Digital Download / CD
| No. | Title | Writer(s) | Length |
|---|---|---|---|
| 1. | "Unsainted" | Corey Taylor; Jim Root; Shawn Crahan; | 4:20 |
| Total length: |  |  | 4:20 |

Black Friday "All Out Life/Unsainted" 7" Vinyl
| No. | Title | Writer(s) | Length |
|---|---|---|---|
| 1. | "All Out Life" | Taylor; Root; Crahan; | 5:56 |
| 2. | "Unsainted" | Taylor; Root; Crahan; | 4:20 |
| Total length: |  |  | 10:16 |

==Music video==
A music video directed by Shawn "Clown" Crahan was released alongside the song on May 16, 2019. Blistein characterized the video as full of "creepy, cultish imagery". It ends with Corey Taylor walking out of a church to find he and the other members of the band turned into statues, then proceeding to light his statue on fire.
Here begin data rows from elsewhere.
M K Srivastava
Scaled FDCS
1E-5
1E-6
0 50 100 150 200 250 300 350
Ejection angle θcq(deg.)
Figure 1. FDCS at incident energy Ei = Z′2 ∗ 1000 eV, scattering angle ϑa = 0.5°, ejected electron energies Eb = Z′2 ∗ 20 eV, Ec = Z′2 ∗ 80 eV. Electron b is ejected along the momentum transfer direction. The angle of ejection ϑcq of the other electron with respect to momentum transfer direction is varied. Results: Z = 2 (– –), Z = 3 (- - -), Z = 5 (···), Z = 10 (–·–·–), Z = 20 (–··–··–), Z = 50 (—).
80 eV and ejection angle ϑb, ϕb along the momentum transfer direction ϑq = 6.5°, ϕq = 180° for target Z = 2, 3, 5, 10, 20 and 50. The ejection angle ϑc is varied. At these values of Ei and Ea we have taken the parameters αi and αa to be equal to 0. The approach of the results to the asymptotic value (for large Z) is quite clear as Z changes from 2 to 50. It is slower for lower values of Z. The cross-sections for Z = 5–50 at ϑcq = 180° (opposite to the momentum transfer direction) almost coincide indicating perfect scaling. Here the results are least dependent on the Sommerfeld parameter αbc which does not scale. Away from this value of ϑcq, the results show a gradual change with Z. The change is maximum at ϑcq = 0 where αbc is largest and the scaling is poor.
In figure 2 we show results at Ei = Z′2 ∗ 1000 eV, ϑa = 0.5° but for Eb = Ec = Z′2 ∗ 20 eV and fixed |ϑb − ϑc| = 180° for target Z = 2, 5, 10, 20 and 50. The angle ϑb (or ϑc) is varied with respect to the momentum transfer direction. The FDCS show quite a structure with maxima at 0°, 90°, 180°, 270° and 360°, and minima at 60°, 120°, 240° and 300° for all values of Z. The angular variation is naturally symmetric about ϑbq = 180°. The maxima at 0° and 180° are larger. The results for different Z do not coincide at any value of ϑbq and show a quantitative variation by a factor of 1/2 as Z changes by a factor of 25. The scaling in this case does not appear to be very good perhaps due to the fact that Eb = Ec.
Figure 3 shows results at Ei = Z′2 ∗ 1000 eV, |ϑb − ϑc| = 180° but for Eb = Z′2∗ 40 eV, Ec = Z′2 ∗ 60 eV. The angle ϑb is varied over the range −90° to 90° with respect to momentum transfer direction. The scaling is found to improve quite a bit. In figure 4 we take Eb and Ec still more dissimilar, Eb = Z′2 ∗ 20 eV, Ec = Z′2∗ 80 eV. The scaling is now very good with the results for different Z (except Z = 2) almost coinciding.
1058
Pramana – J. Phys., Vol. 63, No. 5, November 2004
Luke Morton of Kerrang! called the video "a lot to take in", writing that it is "full of kaleidoscopic visuals, religious iconography, [and] fire".

==In other media==
In 2019, "Unsainted" was selected as the official theme song for WWE's NXT TakeOver: Toronto PPV.

==Charts==

===Weekly charts===

Weekly chart performance for "Unsainted"
| Chart (2019) | Peak position |
|---|---|
| Australia (ARIA) | 86 |
| Canada Digital Songs (Billboard) | 21 |
| Czech Republic Singles Digital (ČNS IFPI) | 70 |
| France (SNEP Sales Chart) | 85 |
| Hungary (Single Top 40) | 11 |
| Hungary (Stream Top 40) | 38 |
| New Zealand Hot Singles (RMNZ) | 17 |
| Scottish Singles Sales (Official Charts) | 34 |
| Slovakia Singles Digital (ČNS IFPI) | 66 |
| Sweden Heatseeker (Sverigetopplistan) | 14 |
| UK Singles (OCC) | 68 |
| UK Rock & Metal (OCC) | 2 |
| US Bubbling Under Hot 100 (Billboard) | 20 |
| US Digital Song Sales (Billboard) | 26 |
| US Hot Rock & Alternative Songs (Billboard) | 4 |
| US Rock & Alternative Airplay (Billboard) | 38 |

===Year-end charts===

Year-end chart performance for "Unsainted"
| Chart (2019) | Position |
|---|---|
| US Hot Rock & Alternative Songs (Billboard) | 21 |

==Certifications==

Certifications for "Unsainted"
| Region | Certification | Certified units/sales |
| Canada (Music Canada) | Platinum | 80,000^{‡} |
| New Zealand (RMNZ) | Gold | 15,000^{‡} |
| Poland (ZPAV) | Gold | 10,000^{‡} |
| Portugal (AFP) | Gold | 5,000^{‡} |
| United Kingdom (BPI) | Silver | 200,000^{‡} |
| United States (RIAA) | Gold | 500,000^{‡} |
^{‡} Sales+streaming figures based on certification alone.